What the Netherlands Can Teach the UK About Tackling the Youth Jobs Crisis

AI Summary
A new government‑backed report warns that Britain faces a "lost generation" as NEET numbers top one million. The Netherlands, with a NEET rate below 5%, offers a contrasting model built on vocational education, localized welfare, and employer incentives that the UK could emulate.

A shock government‑backed report this week warned of the danger of a “lost generation” of young people in Britain, as the number of 16‑ to 24‑year‑olds not in education, employment or training (NEETs) rose to more than 1 million, roughly 13.5% of the cohort.
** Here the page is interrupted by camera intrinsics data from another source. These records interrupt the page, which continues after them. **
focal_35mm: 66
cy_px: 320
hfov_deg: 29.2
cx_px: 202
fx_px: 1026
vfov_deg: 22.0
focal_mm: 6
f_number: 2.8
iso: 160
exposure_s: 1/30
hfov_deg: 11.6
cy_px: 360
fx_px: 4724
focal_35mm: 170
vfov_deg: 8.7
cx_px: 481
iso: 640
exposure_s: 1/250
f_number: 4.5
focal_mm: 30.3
Rising NEET Numbers Spark Alarm in the UK

Official UK statistics show that 13.5% of young people are not in work or college, climbing to 15.8% among 18‑ to 24‑year‑olds – nearly one in six. The report, authored by former Labour cabinet minister Alan Milburn, warns that without decisive action the country could see a sustained “lost generation”.

Comparative NEET Rates: UK vs Netherlands

  • UK NEET rate (16‑24): 13.5% overall, 15.8% for 18‑24 year olds.
  • Netherlands NEET rate (15‑29, adjusted): 5.3% last year, consistently below 5% for over a decade.
  • Potential impact: Matching the Dutch rate could move 600,000 more 18‑ to 24‑year‑olds into learning or earning.
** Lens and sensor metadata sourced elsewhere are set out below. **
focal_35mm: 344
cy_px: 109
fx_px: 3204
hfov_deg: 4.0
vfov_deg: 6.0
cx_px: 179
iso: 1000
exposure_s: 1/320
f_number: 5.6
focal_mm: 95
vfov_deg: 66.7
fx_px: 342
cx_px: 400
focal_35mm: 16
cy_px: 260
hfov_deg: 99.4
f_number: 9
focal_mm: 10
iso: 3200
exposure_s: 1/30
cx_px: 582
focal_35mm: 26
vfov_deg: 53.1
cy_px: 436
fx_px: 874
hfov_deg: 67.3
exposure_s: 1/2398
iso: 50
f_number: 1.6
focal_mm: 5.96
Why Dutch Vocational Pathways Keep Youth Engaged

The Dutch system centres on three pillars: strong vocational secondary education (MBO), a welfare safety net that prioritises engagement and rehabilitation, and financial incentives for employers. Around 70% of Dutch 16‑ to 19‑year‑olds in upper secondary education attend an MBO school, and 35% of under‑25s later study at technical or professional universities. By contrast, only 22% of UK 18‑ to 21‑year‑olds were on vocational courses in 2024.

Technical education is treated as “the foundation of the economy”, with work‑based learning embedded in curricula – many students combine four days of school with one day of on‑the‑job training.
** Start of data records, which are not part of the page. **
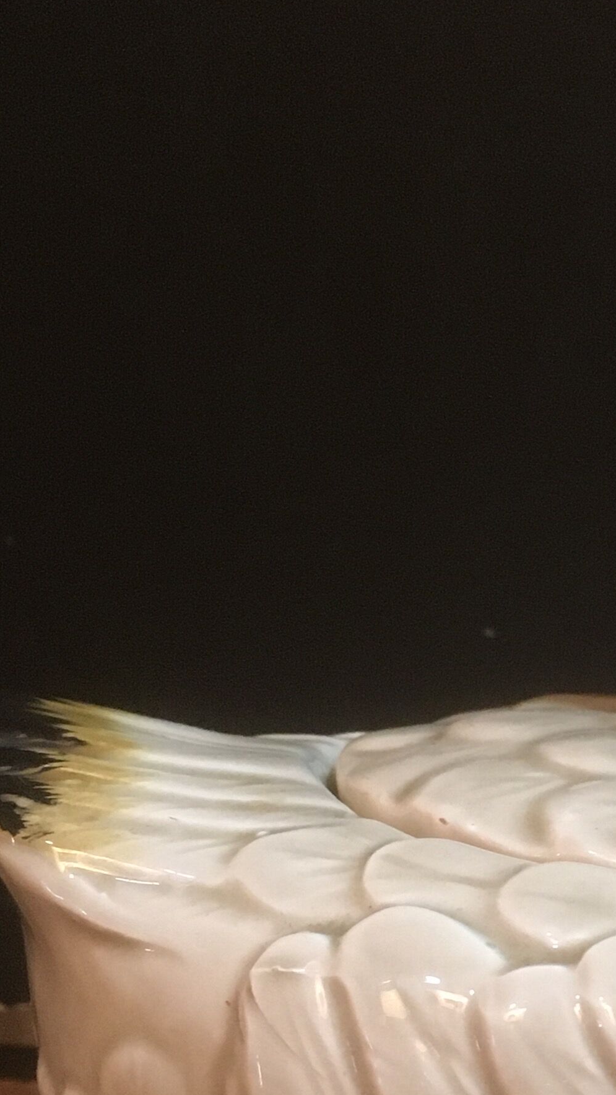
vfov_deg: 28.8
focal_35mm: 72
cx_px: 727
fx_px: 2091
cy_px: 847
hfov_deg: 16.1
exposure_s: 1/25
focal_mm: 4.15
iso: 200
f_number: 2.2
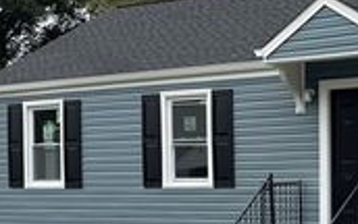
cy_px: 213
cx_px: 316
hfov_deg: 25.1
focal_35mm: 80
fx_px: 782
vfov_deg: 16.1
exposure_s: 1/167
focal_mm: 5.96
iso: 40
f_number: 1.6
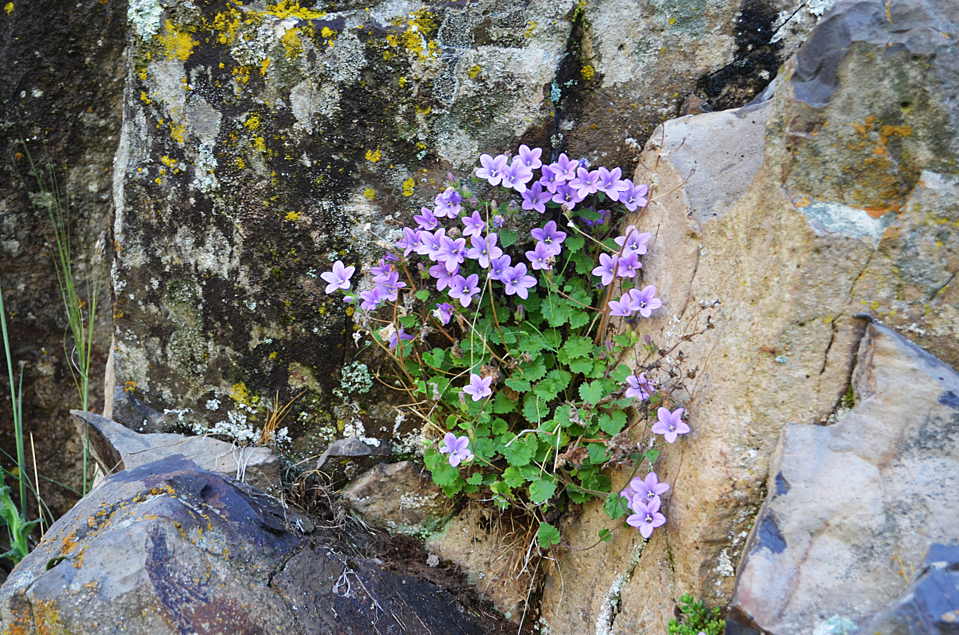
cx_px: 480
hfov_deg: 36.9
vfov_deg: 25.0
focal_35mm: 54
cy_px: 318
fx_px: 1436
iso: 500
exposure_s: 1/125
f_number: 5
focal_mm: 36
Policy Levers Behind the Dutch Low NEET Rate

The 2004 Work and Social Assistance Act devolved welfare programmes to municipalities, creating personalised, localised support that addresses mental health and long‑term illness. Local councils provide tailored engagement programmes, subsidised employment, and specialised training, preventing young people on incapacity benefits from falling through the cracks.

Employers receive fiscal incentives, such as payroll‑tax cuts and direct subsidies that cover up to 70% of wages for chronically unemployed youth, as highlighted by the Youth Futures Foundation. Rotterdam’s city council, led by Tim Versnel, funds up to 70% of wages for young chronically unemployed people and offers holistic support covering mental resilience, substance‑use treatment, and financial literacy.

What the UK Could Adopt to Reverse the Trend

To emulate the Dutch success, the UK might consider:

  • Expanding vocational pathways and integrating work‑based learning into secondary education.
  • Devolving youth‑welfare services to local authorities for more personalised support.
  • Introducing targeted fiscal incentives for businesses hiring young workers, including wage subsidies and tax relief.
  • Adopting a whole‑of‑life approach that combines education, mental‑health services, and financial literacy for chronically unemployed youth.

While cultural and structural differences mean a direct copy is impossible, the Dutch experience offers a roadmap for reducing Britain’s NEET rate and revitalising its youth labour market.